BEGIN EXCERPT TO READ

As you'll gather baking for the community is what I want to be doing and I continue to take baby steps towards that goal. In the meantime I'm very lucky, you see I get to fill in time in the home of good bread. When Andrew and Veronica from Bread Matters moved about four miles from my house I was stunned. What crazy world was this where a person I admired for their skill and real commitment to bettering our food system just turns up here? I had long pined after the courses on offer in Melmerby, poring over the course guide each year and imagining being able to afford to go, but never believing I'd actually meet this godfather of real bread. I'm less awed now, less fanboy at a concert more happy citizen of a diverse community that believes in the importance of bread.
I got to know Andrew and Veronica better as we worked with a community group to start a community supported bakery on Whitmuir farm. They were very real and warm. The bakery started and I worked there a few months as lead baker. But I was in the wrong place with the wrong people, and no amount of warm bread vibes could cure that. I mean it when I say make sure your whole group defines community in the same way you do, ditto radical, different and socially inclusive.
I do however spend some of my time volunteering at Bread Matters. I go in on days courses are running, usually in the morning and weigh down ingredients for the budding bakers who will arrive later. The woodfired over is snapping away as it builds heat for the baking and there is an air of quiet busyness and preparation. After weigh downs I often hoover, or peel and chop vegetables and fruit for the midday or evening meals. These jobs are no less to me than baking a loaf. They are not nothing, they are not unimportant. I enjoy cleaning the potatoes, as I scrub and peel I think about the bakers and my wish for them to feel cared for and nourished. When I wipe down oven trays I imagine the next course and want the participants to feel as if this is just for them, clean and new and ready.

END EXCERPT TO READ

* **YOUR TASKS**:
(a) In the bread passage, how far from the writer's house did Andrew and Veronica move?
(b) Print the bread passage word for word, from "As you'll gather" to "importance of bread.".
The lines after this come from a different source.

BEGIN MATERIAL PROVIDED

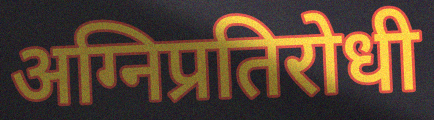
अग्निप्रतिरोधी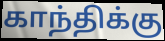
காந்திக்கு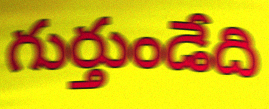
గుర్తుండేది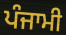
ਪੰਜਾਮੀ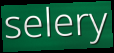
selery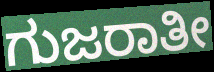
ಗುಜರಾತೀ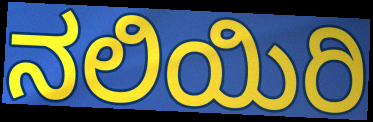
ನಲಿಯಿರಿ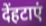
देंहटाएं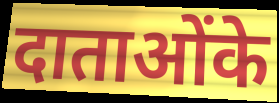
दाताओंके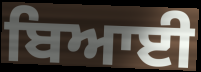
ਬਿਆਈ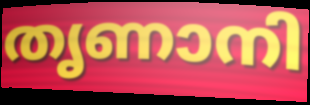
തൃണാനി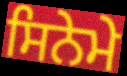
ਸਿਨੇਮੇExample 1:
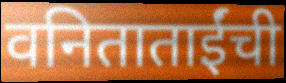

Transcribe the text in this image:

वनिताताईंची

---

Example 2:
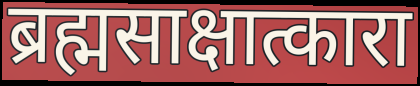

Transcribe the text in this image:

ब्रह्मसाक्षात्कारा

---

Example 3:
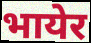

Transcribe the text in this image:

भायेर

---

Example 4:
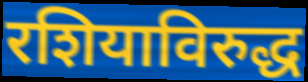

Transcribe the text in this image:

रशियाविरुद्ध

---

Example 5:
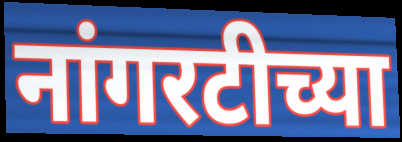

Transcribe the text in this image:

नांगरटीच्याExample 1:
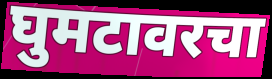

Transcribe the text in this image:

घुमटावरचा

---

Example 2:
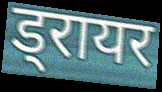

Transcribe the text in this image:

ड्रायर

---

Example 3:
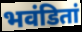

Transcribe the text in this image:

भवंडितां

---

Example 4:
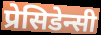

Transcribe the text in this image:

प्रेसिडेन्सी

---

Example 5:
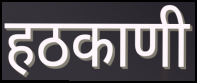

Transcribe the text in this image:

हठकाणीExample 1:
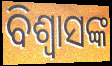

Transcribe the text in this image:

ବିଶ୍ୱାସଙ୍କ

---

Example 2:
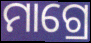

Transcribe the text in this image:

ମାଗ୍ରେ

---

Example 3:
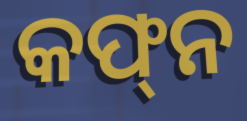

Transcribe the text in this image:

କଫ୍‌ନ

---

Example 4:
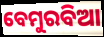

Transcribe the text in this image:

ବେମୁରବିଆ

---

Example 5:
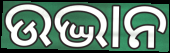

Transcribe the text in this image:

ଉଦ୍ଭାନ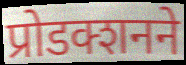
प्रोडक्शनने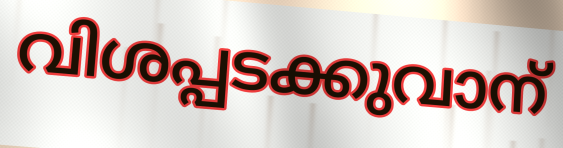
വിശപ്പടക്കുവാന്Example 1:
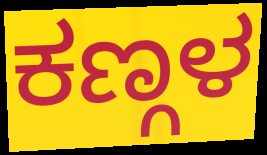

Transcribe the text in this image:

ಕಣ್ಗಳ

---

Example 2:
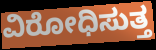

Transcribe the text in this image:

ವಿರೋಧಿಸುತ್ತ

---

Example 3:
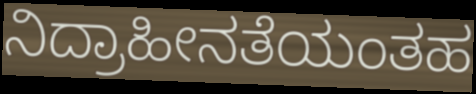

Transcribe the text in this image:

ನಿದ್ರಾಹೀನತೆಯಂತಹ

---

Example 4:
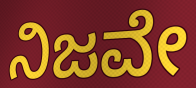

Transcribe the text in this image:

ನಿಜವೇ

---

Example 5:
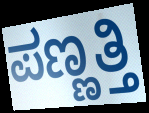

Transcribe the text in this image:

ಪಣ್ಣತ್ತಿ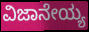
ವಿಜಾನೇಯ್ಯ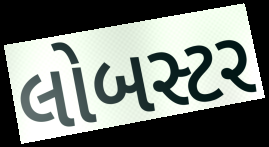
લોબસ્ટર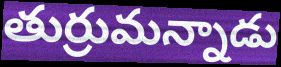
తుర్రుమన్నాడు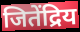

END MATERIAL PROVIDED

* **RESPONSES TO THE TASKS**:
(a) About four miles.

(b)
As you'll gather baking for the community is what I want to be doing and I continue to take baby steps towards that goal. In the meantime I'm very lucky, you see I get to fill in time in the home of good bread. When Andrew and Veronica from Bread Matters moved about four miles from my house I was stunned. What crazy world was this where a person I admired for their skill and real commitment to bettering our food system just turns up here? I had long pined after the courses on offer in Melmerby, poring over the course guide each year and imagining being able to afford to go, but never believing I'd actually meet this godfather of real bread. I'm less awed now, less fanboy at a concert more happy citizen of a diverse community that believes in the importance of bread.